15.5.09

O juiz das garantias no anteprojeto do CPP

Pois é, no último post sobre o Anteprojeto do CPP (ACPP) dei uma olhada na investigação criminal (que mudou, pero no mucho).

Só que este post é sobre uma das maiores mudanças que poderia ocorrer no processo penal brasileiro. Se essa parte passar, esqueça tudo que você já aprendeu sobre processo penal no Brasil (e pra mostrar que tamanho não é documento, somente 3 artigos - o 18 não conta porque é só burocrático - vão causar esse abalo).

Os arts. 15 a 18 do ACPP criam o juiz das garantias. Sim, um juiz que está lá só pra garantir! Tá, garantir o que?

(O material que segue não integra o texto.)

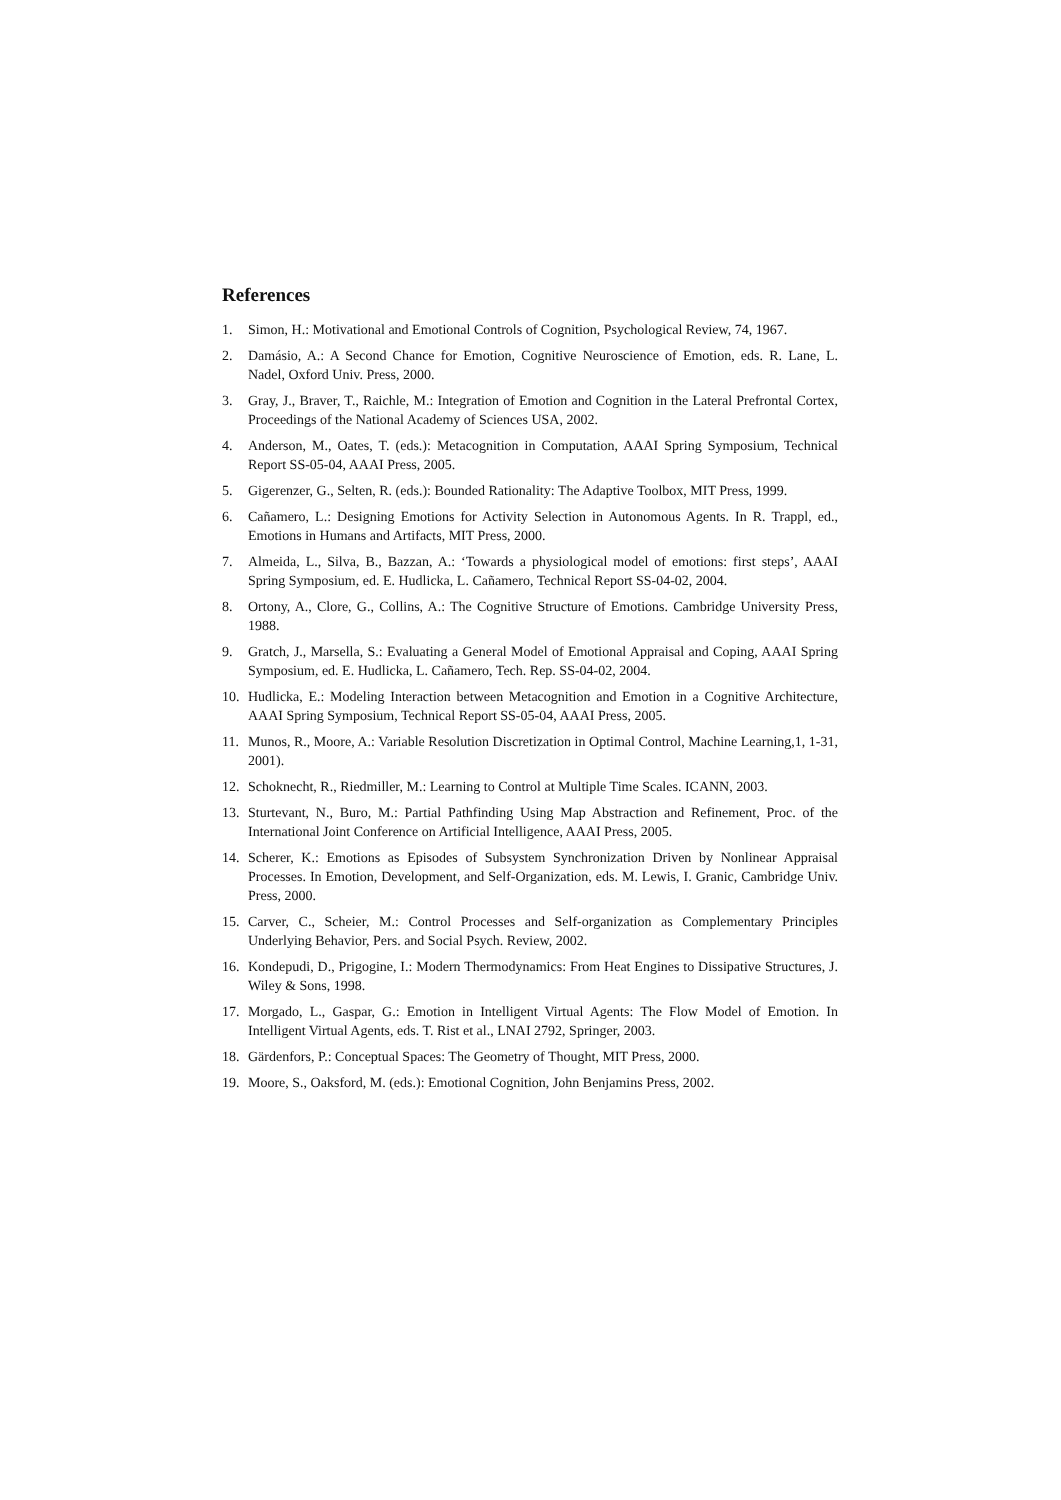References
1. Simon, H.: Motivational and Emotional Controls of Cognition, Psychological Review, 74, 1967.
2. Damásio, A.: A Second Chance for Emotion, Cognitive Neuroscience of Emotion, eds. R. Lane, L. Nadel, Oxford Univ. Press, 2000.
3. Gray, J., Braver, T., Raichle, M.: Integration of Emotion and Cognition in the Lateral Prefrontal Cortex, Proceedings of the National Academy of Sciences USA, 2002.
4. Anderson, M., Oates, T. (eds.): Metacognition in Computation, AAAI Spring Symposium, Technical Report SS-05-04, AAAI Press, 2005.
5. Gigerenzer, G., Selten, R. (eds.): Bounded Rationality: The Adaptive Toolbox, MIT Press, 1999.
6. Cañamero, L.: Designing Emotions for Activity Selection in Autonomous Agents. In R. Trappl, ed., Emotions in Humans and Artifacts, MIT Press, 2000.
7. Almeida, L., Silva, B., Bazzan, A.: ‘Towards a physiological model of emotions: first steps’, AAAI Spring Symposium, ed. E. Hudlicka, L. Cañamero, Technical Report SS-04-02, 2004.
8. Ortony, A., Clore, G., Collins, A.: The Cognitive Structure of Emotions. Cambridge University Press, 1988.
9. Gratch, J., Marsella, S.: Evaluating a General Model of Emotional Appraisal and Coping, AAAI Spring Symposium, ed. E. Hudlicka, L. Cañamero, Tech. Rep. SS-04-02, 2004.
10. Hudlicka, E.: Modeling Interaction between Metacognition and Emotion in a Cognitive Architecture, AAAI Spring Symposium, Technical Report SS-05-04, AAAI Press, 2005.
11. Munos, R., Moore, A.: Variable Resolution Discretization in Optimal Control, Machine Learning,1, 1-31, 2001).
12. Schoknecht, R., Riedmiller, M.: Learning to Control at Multiple Time Scales. ICANN, 2003.
13. Sturtevant, N., Buro, M.: Partial Pathfinding Using Map Abstraction and Refinement, Proc. of the International Joint Conference on Artificial Intelligence, AAAI Press, 2005.
14. Scherer, K.: Emotions as Episodes of Subsystem Synchronization Driven by Nonlinear Appraisal Processes. In Emotion, Development, and Self-Organization, eds. M. Lewis, I. Granic, Cambridge Univ. Press, 2000.
15. Carver, C., Scheier, M.: Control Processes and Self-organization as Complementary Principles Underlying Behavior, Pers. and Social Psych. Review, 2002.
16. Kondepudi, D., Prigogine, I.: Modern Thermodynamics: From Heat Engines to Dissipative Structures, J. Wiley & Sons, 1998.
17. Morgado, L., Gaspar, G.: Emotion in Intelligent Virtual Agents: The Flow Model of Emotion. In Intelligent Virtual Agents, eds. T. Rist et al., LNAI 2792, Springer, 2003.
18. Gärdenfors, P.: Conceptual Spaces: The Geometry of Thought, MIT Press, 2000.
19. Moore, S., Oaksford, M. (eds.): Emotional Cognition, John Benjamins Press, 2002.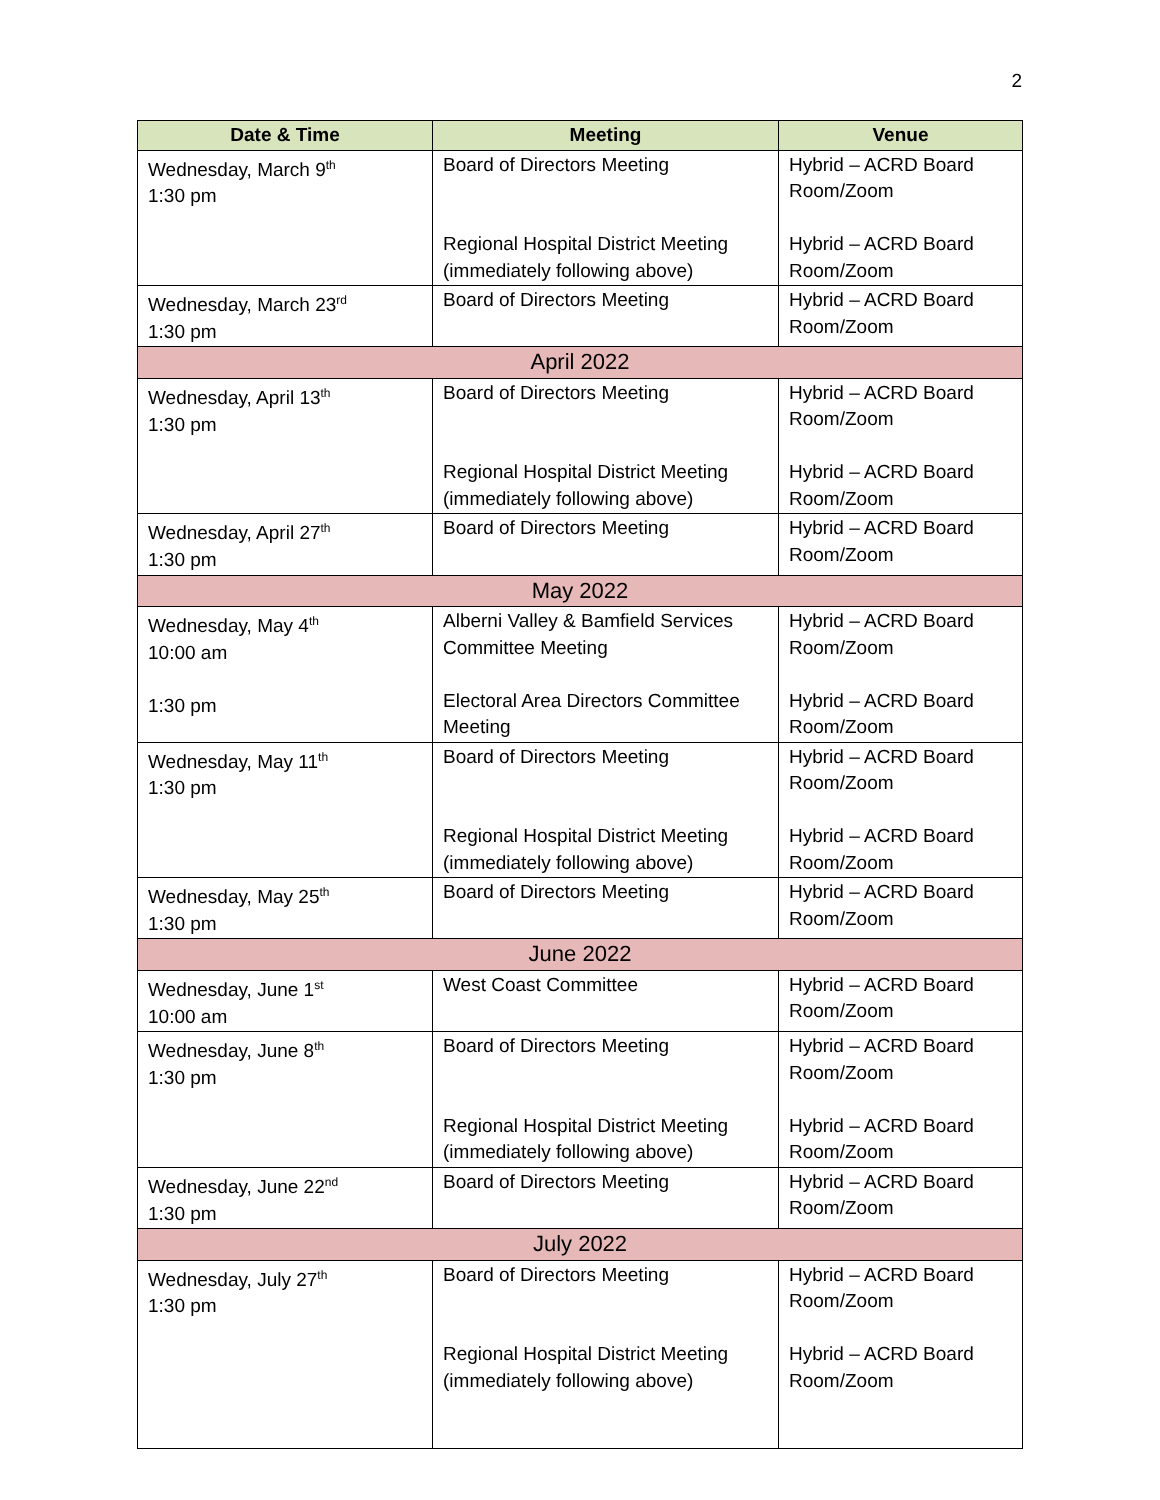2
| Date & Time | Meeting | Venue |
| --- | --- | --- |
| Wednesday, March 9<sup>th</sup> 1:30 pm | Board of Directors Meeting Regional Hospital District Meeting (immediately following above) | Hybrid – ACRD Board Room/Zoom Hybrid – ACRD Board Room/Zoom |
| Wednesday, March 23<sup>rd</sup> 1:30 pm | Board of Directors Meeting | Hybrid – ACRD Board Room/Zoom |
| April 2022 | | |
| Wednesday, April 13<sup>th</sup> 1:30 pm | Board of Directors Meeting Regional Hospital District Meeting (immediately following above) | Hybrid – ACRD Board Room/Zoom Hybrid – ACRD Board Room/Zoom |
| Wednesday, April 27<sup>th</sup> 1:30 pm | Board of Directors Meeting | Hybrid – ACRD Board Room/Zoom |
| May 2022 | | |
| Wednesday, May 4<sup>th</sup> 10:00 am 1:30 pm | Alberni Valley & Bamfield Services Committee Meeting Electoral Area Directors Committee Meeting | Hybrid – ACRD Board Room/Zoom Hybrid – ACRD Board Room/Zoom |
| Wednesday, May 11<sup>th</sup> 1:30 pm | Board of Directors Meeting Regional Hospital District Meeting (immediately following above) | Hybrid – ACRD Board Room/Zoom Hybrid – ACRD Board Room/Zoom |
| Wednesday, May 25<sup>th</sup> 1:30 pm | Board of Directors Meeting | Hybrid – ACRD Board Room/Zoom |
| June 2022 | | |
| Wednesday, June 1<sup>st</sup> 10:00 am | West Coast Committee | Hybrid – ACRD Board Room/Zoom |
| Wednesday, June 8<sup>th</sup> 1:30 pm | Board of Directors Meeting Regional Hospital District Meeting (immediately following above) | Hybrid – ACRD Board Room/Zoom Hybrid – ACRD Board Room/Zoom |
| Wednesday, June 22<sup>nd</sup> 1:30 pm | Board of Directors Meeting | Hybrid – ACRD Board Room/Zoom |
| July 2022 | | |
| Wednesday, July 27<sup>th</sup> 1:30 pm | Board of Directors Meeting Regional Hospital District Meeting (immediately following above) | Hybrid – ACRD Board Room/Zoom Hybrid – ACRD Board Room/Zoom |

O art. 15 responde: O juiz das garantias é responsável pelo controle da legalidade da investigação criminal e pela salvaguarda dos direitos individuais cuja franquia tenha sido reservada à autorização prévia do Poder Judiciário (tem um monte de detalhes nos incisos, que você pode ver lá no final do post, no texto original do ACPP).

Ou seja, é um juiz criado para controlar os atos da polícia e do MP durante a investigação pré-processual (o processo começa com o recebimento da denúncia). Meu, esse juiz vai ser "o cara".

Ele vai servir para evitar que o juiz que julgará a causa tenha qualquer contato com provas, prisões, decisões etc. até que o processo chegue na fase processual. Vai ser um puta filtro para garantir que o processo não seja influenciado por absolutamente nada ilícito ou que faça a causa pender para um lado ou outro que não sejam as provas legítimas.

Além disso, ele que vai decidir sobre as prisões cautelares na fase pré-processual, observando a legalidade, necessidade e cabimento delas.

Há só um porém, de acordo com o art. 16, ele só existe nas causas que não sejam de menor potencial ofensivo (cuja nova definição será analisada num momento oportuno).

E pra garantir que não tenha maracutaia, do tipo "não tem outro juiz na comarca, então eu mesmo julgo", o art. 17 é bem claro ao afirmar que qualquer juiz que atuar como juiz de garantia não pode atuar como juiz do processo.

Na verdade, quase todo o mundo já adota essa história de um juiz durante a investigação e outro durante o processo, até porque é meio estúpido imaginar que o juiz que, durante a investigação, considera uma prova ilícita por problemas formais - mas que mostra claramente que o cara cometeu o crime - não vá tentar um malabarismo jurídico para condenar o sujeito.

Por essas e outras que eu ainda acho que o Brasil é o país do futuro. Agora é uma porcaria, mas amanhã quem sabe...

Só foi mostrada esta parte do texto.